Hazel Braund, 49, from Lewisham, South London made the pilgrimage to honour the memory of her uncle, an RAF man who survived the march but died of malaria and deprivation within days of victory.
And next week as a personal tribute she will walk five days along the route her uncle followed to his death.
In the 'English Garden' at Kundasang, the British heroes of Sandakan were finally acknowledged with a memorial bought with funds from a private appeal.
Cash was provided by the Sabah and Malaysian governments, and the local St George's Society after an appeal by Britain's military adviser at the High Commission in Malaysia, Colonel Paul Edwards.
After a Christian memorial service attended by Malaysian government and local government officials, British High Commissioner to Malaysia Boyd Cleary CVO said: 'This is not about righting a wrong, but enhancing the memory and educating those who follow.
'British soldiers and air-men, deprived of food, barefoot, carrying heavy loads, suffering from sores ber-beri and malnutrition all died here.
'Those who fell were bayoneted and shot.'
Boyd Cleary then read from the memoirs of one of the six Australians who survived.
Elizabeth Braund, 49, paid private tribute to her uncle Senior Aircraftsman Benjamin Hughes, of the Royal Air Force, who died at Ranau within days of the war's end.
Mrs Braund, a member of the Children of Far East Prisoner's of War Association said: 'The memorial has been a long time in the making but it is a fitting tribute to those who died.
'My uncle at 19 was the youngest of a family of 13 from Elephant and Castle. I never met him, but I know what he suffered,' she said.
For 62 years the 641 British soldiers and airmen who died have been all forgotten.
There are no British memoirs. None of the British survived. But in Australia the death marches have been described as their 'holocaust' and every state in the country has its own memorial.
The British gunners and airmen, together with more than 1,700 Australians, had been taken to Sandakan, in what is today Sabah, Malaysia to build an airfield by the Japanese in Sandakan towards the end of the war.
But as allied forces approached, the Japanese decided to force march their prisoners away along a 160 mile route in the shadow of Mount Kinabalu from Sandakan to Ranau.
The Japanese had been ordered to deal ruthlessly with their charges.
They took the orders literally. In three separate marches all but the six Australians died.
Stragglers were dealt with by the Japanese 'Kempetai' who followed in the rear of the marches.
Hundreds were bayoneted, or beheaded, where they lay unable to make a step further.
Prisoners were tied to trees and even beaten to death. The lucky ones, it is said, are the ones who were shot.
The remainder died at their destination in Ranau.
Soldiers who could go no further made their goodbyes to their colleagues as they awaited their own executions.

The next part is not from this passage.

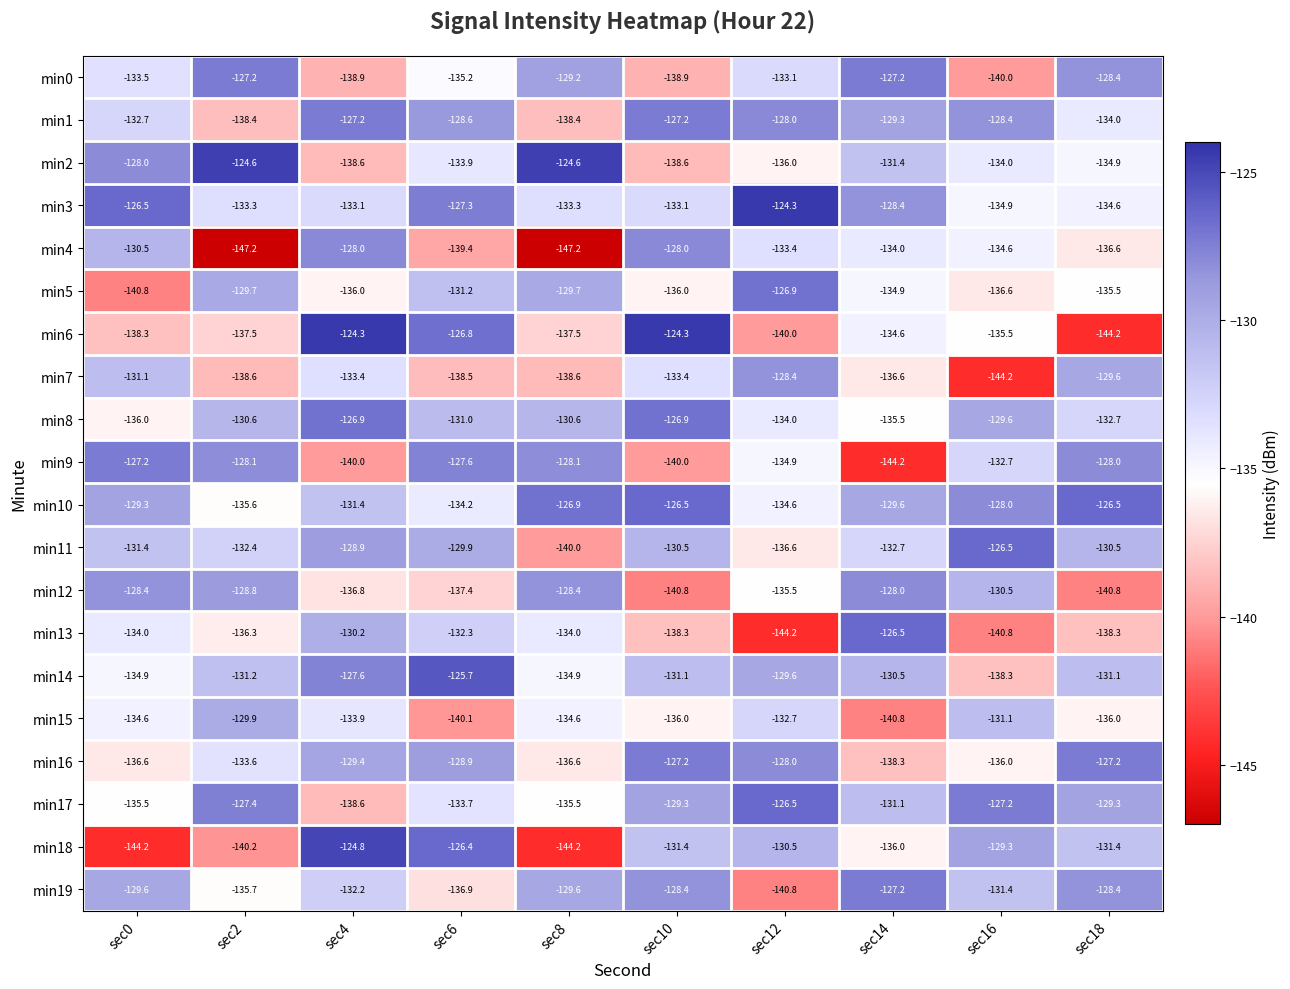

True or false: min0 has a value of -133.5 at sec0.

True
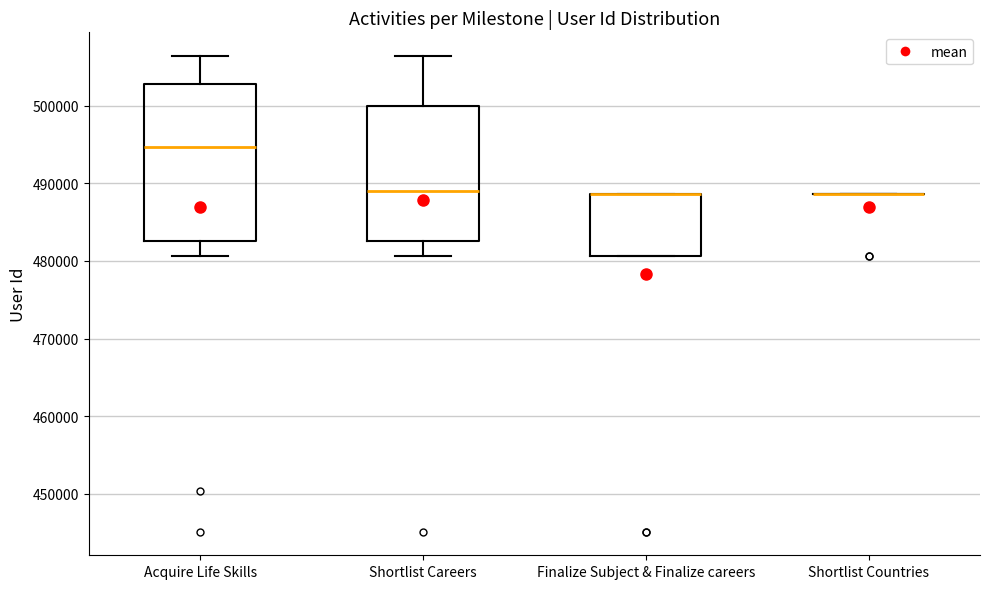

Where is the lower edge of the box for Finalize Subject & Finalize careers on the y-axis? The values are not printed on the chart, so give them approximately, as read against the axis.

481000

One of the survivors Australian private Nelson Short, who is now dead, said at the time: 'If blokes could not go on we just shook hands with them and said, you know, hope everything's all right.
'But they knew just what was going to happen. There was nothing you could do.'
There was considerable evidence that the Japanese even executed prisoners after learning of the Japanese surrender.
The Japanese Commander of Sandakan Captain Hosijima Susumi was tried and executed along with eight others.